INTERIOR AND EXTERIOR DESIGN - HOW TO START TO VISUALIZE

A Simple And Easy Way To Start.  I have had a lot to say during recent weeks abou how to develop you own style and tastes in exterior home design and interior home design.  I discussed how much information is available from the many sources available to you including magazines and books at your local book store.  After you start gathering such information, unless it (for example) is a book about design it can be hard to start putting the pieces together.  Unfortunately, a book about exterior design and/or interior design can often end up gathering dust on a shelf or on the “I’ll get around to it” stack on your coffee table.  With this in mind I would like to direct your attention to the Winter 2007 issue of Beautiful Homes (by Better Homes and Gardens).  I think you might find this a great place to start.

How Do You Put A Room Together?  see pages 16 and 17.  Here you will see comments on balancing the elements of a kitchen: lighting, range hood, cabinetry, faucets, countertop.  You don’t like this particular kitchen?  So what?  That’s not what is important.  What is important is getting the idea of how they went about selecting the harmonious balance of items selected. 

Creating a Comfortable Scale - pages 48 and 49 (part of a larger article).  Here you will see interior cut away plans of two levels of a 9,394 square foot home.  The task set before the designer was to create areas of comfortable scale within larger areas of two levels of the home.  There are also photos of the areas so you can see the plan, arrangement and finished product.

Lessons In Civic Style - (pages 50-55)  Photos and relevant elements of how an architect developed a home in Atlanta that had to fit the need of the client and the area it was built it.  It was built in an area that connects a historical area and a high rish office building area.  The interior and exterior needs are explained and what the architect designed to meet them.  Again, you see the cut away plans and the key areas defined so you can see how they function and work together.  There is also a question and answer section with the builder.  To tie it all together there is, on page 121, a resources section that lists the sources of most of the materials used in the home.  You lose much of the value of what is provided it you look at it as a simple list without doing some digging by going to some of the websites listed and seeing who they are and what they offer.  If you will do this you will start to gain an understanding of how materials are selected and put together and also start to appreciate what an excellent magazine it is and what it has to offer you.

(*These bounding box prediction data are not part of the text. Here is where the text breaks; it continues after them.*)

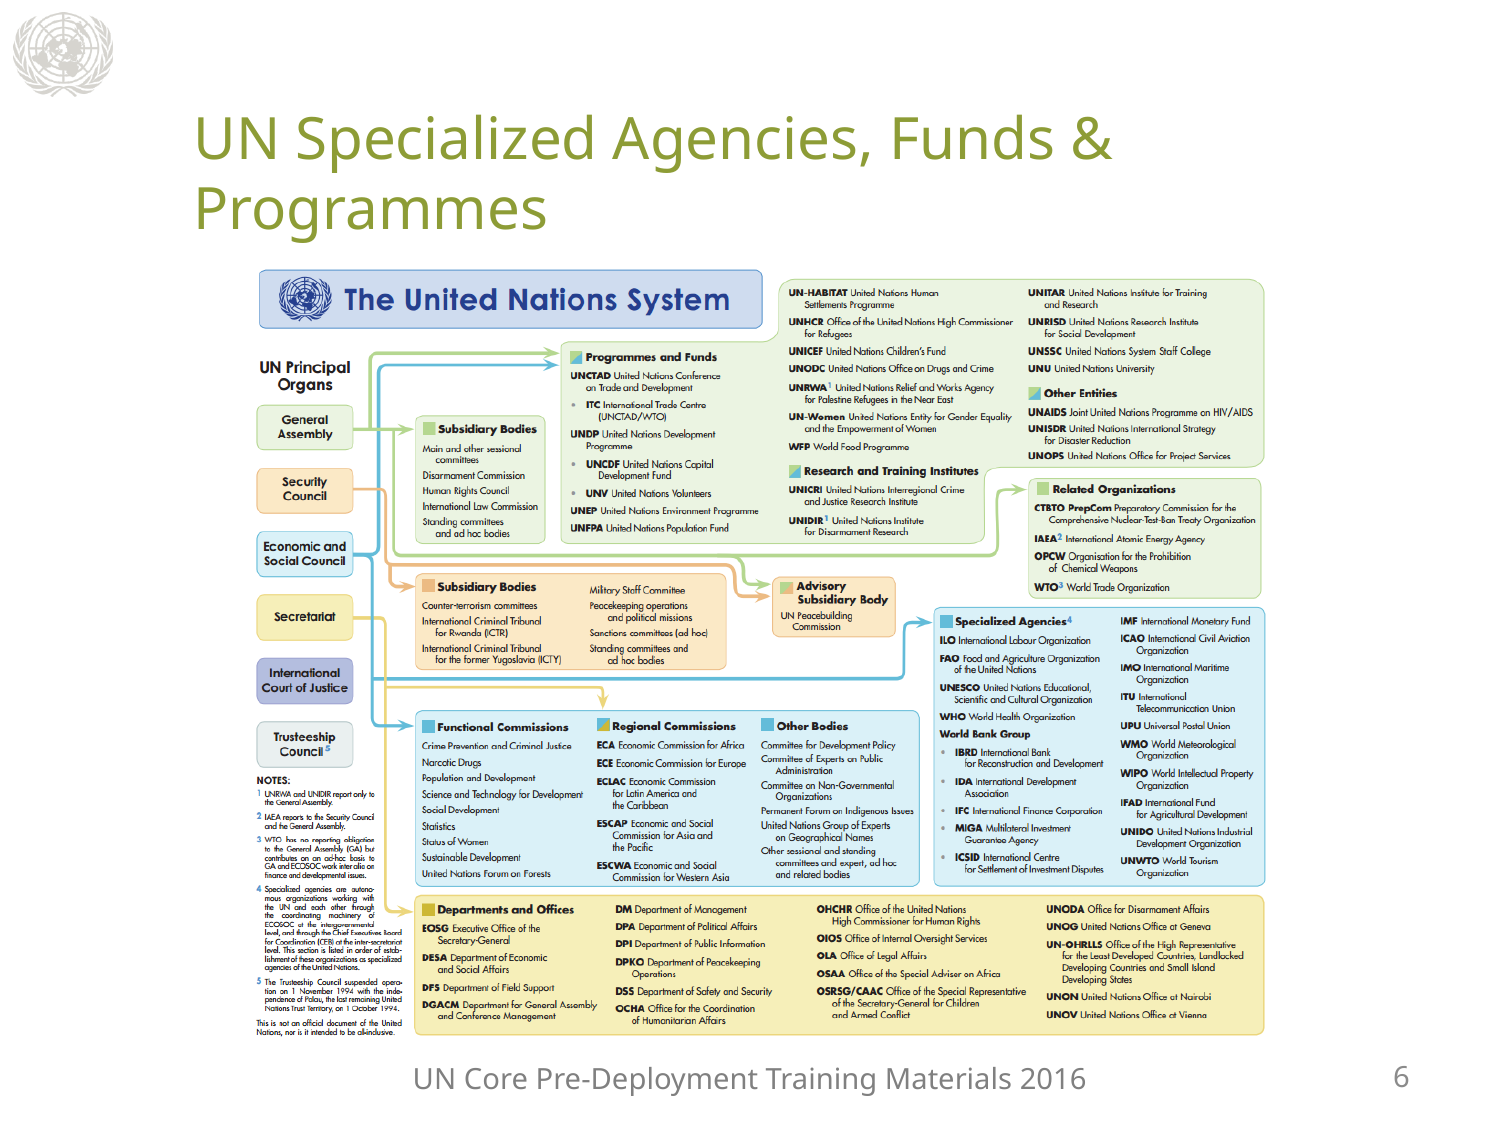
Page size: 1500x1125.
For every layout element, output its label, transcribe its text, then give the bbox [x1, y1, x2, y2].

text_box UN Specialized Agencies, Funds & Programmes [148, 123, 1390, 290]
picture [13, 12, 113, 97]
picture [249, 262, 1267, 1038]
slide_number 6 [1150, 1052, 1425, 1100]
text_box UN Core Pre-Deployment Training Materials 2016 [350, 1052, 1150, 1103]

There are four other homes presented that break down their designs as well.  If you purchase the magazine and really dig into each article you will learn more about design, style, color and other elements of putting a home together in a short period of them than you might think possible.  Furthermore, you have the luxury of taking just one article at a time and digesting what it has to offer rather than trying to get a text book understanding of all that an entire book presents.  Do this and it won’t be long before you no longer think of yourself as an outsider looking in.